Cette thèse met en évidence l'oscillation entre intégration et différenciation qui
caractérise les régimes fiscaux des régions insulaires d'Europe latine (Corse, Sicile,
Sardaigne, Canaries, Baléares, Açores et Madère) ; collectivités dotées de statuts
particuliers et qui dépendent institutionnellement de quatre États mettant en oeuvre
un degré variable de régionalisation : la France, l'Italie, l'Espagne et le Portugal.
L'existence d'un traitement fiscal différencié pour ces territoires apparaît
comme une constante et peut se traduire par l'existence de particularismes fiscaux,
mais aussi par une autonomie financière et fiscale étendue.

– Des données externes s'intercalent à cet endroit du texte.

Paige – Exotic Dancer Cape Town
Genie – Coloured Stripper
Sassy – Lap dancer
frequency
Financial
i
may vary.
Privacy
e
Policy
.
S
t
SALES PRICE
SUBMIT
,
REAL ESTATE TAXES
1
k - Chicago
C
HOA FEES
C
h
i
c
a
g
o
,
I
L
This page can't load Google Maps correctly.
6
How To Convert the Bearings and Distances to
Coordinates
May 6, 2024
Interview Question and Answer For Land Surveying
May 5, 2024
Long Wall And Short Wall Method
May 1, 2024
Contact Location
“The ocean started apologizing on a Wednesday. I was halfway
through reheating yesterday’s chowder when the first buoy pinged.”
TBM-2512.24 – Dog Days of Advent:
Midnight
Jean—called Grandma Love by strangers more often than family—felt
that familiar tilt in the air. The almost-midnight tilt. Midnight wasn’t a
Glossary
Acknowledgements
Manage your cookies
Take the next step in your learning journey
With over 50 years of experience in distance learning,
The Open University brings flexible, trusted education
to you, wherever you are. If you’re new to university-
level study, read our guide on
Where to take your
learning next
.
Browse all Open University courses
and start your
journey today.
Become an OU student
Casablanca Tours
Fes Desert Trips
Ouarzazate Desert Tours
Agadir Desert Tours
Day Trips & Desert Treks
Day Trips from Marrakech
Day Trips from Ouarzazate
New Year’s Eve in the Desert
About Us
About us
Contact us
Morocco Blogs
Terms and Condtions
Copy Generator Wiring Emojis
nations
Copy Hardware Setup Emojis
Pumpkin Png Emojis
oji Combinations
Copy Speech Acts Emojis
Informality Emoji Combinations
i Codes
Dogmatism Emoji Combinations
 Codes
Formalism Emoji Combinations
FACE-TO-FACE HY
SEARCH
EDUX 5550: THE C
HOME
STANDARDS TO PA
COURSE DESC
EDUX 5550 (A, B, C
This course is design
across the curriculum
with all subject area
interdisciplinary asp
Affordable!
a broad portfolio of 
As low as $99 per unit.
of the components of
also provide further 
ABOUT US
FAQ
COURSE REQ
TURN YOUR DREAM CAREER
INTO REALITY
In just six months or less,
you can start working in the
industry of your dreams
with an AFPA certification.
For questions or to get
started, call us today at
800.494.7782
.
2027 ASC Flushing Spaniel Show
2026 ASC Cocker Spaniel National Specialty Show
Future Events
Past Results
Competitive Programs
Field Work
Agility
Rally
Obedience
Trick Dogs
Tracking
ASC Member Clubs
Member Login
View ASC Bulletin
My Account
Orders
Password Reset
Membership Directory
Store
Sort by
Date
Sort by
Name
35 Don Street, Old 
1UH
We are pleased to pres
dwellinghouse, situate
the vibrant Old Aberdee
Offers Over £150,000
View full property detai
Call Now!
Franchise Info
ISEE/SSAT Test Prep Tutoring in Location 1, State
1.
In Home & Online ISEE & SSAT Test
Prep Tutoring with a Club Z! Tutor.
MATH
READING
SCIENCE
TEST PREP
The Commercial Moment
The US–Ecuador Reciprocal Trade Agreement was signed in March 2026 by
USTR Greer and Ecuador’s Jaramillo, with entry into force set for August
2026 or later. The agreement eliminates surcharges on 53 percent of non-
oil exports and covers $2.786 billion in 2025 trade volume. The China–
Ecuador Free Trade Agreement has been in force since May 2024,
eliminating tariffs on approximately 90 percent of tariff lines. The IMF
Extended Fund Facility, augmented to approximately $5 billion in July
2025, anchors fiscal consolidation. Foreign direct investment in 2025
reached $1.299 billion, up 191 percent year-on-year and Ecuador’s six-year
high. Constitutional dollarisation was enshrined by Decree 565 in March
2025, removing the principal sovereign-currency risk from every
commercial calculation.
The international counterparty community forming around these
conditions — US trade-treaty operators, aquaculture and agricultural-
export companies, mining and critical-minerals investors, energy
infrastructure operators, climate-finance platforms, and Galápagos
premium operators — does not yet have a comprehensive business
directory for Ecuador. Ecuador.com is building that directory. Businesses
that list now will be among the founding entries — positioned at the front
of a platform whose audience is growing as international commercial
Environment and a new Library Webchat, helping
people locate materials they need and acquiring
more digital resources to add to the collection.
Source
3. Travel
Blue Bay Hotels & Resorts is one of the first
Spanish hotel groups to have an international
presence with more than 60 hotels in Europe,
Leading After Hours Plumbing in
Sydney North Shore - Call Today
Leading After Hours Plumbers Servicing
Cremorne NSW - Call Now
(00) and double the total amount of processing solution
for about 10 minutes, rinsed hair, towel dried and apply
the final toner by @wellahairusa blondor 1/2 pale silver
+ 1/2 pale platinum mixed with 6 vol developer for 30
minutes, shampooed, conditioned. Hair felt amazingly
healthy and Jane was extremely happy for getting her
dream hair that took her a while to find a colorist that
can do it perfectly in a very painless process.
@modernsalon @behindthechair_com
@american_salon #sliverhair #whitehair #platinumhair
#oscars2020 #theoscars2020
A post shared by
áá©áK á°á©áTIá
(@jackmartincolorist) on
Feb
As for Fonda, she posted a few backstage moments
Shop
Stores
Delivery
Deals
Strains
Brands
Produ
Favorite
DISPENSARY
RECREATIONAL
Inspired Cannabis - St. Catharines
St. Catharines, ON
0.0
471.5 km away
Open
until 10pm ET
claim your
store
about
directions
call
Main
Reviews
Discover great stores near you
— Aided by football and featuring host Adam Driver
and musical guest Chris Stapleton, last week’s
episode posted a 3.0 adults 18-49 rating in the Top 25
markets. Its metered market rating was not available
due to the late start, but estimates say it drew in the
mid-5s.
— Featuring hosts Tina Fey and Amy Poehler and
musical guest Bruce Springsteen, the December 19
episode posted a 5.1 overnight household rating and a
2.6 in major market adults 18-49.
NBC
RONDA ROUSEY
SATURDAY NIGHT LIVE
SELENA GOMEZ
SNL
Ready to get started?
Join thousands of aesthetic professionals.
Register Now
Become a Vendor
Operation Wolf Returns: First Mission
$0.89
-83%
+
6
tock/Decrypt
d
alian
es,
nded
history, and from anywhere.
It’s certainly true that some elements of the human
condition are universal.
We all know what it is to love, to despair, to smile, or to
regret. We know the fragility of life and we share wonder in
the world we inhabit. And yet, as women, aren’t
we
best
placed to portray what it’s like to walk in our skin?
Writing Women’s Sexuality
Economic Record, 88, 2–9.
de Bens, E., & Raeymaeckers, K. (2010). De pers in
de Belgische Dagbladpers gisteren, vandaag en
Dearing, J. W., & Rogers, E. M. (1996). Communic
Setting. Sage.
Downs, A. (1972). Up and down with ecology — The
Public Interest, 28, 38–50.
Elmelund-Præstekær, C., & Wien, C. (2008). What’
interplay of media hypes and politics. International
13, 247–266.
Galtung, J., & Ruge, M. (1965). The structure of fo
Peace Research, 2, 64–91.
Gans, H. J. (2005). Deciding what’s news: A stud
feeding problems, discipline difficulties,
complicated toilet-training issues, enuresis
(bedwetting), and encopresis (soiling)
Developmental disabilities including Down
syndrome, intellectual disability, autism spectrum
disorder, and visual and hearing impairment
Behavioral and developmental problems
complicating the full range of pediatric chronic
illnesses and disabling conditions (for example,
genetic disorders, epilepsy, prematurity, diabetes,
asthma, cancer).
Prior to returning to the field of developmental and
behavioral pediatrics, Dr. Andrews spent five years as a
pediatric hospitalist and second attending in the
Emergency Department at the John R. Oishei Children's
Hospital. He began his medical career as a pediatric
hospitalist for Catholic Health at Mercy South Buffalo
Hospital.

Cette différenciation fiscale est cependant limitée. Le fédéralisme fiscal mis en
oeuvre par l'Italie et l'Espagne, États régionaux pluri-législatifs, est facteur de
«banalisation» de la spécificité fiscale insulaire. De même, le pouvoir fiscal des
régions insulaires demeure dérivé de l'État central et encadré à la fois par ce
dernier et par l'Union européenne.
Si toute référence à un modèle doit inspirer les plus grandes réserves dans la
période actuelle de crise de l'endettement qui frappe l'Italie, l'Espagne et le
Portugal, il semble que l'autonomie fiscale que ces États ont choisi de conférer à
leurs îles, en leur attribuant notamment une participation territorialisée au produit
de grands impôts d'État, puisse être source d'inspiration pour la Corse.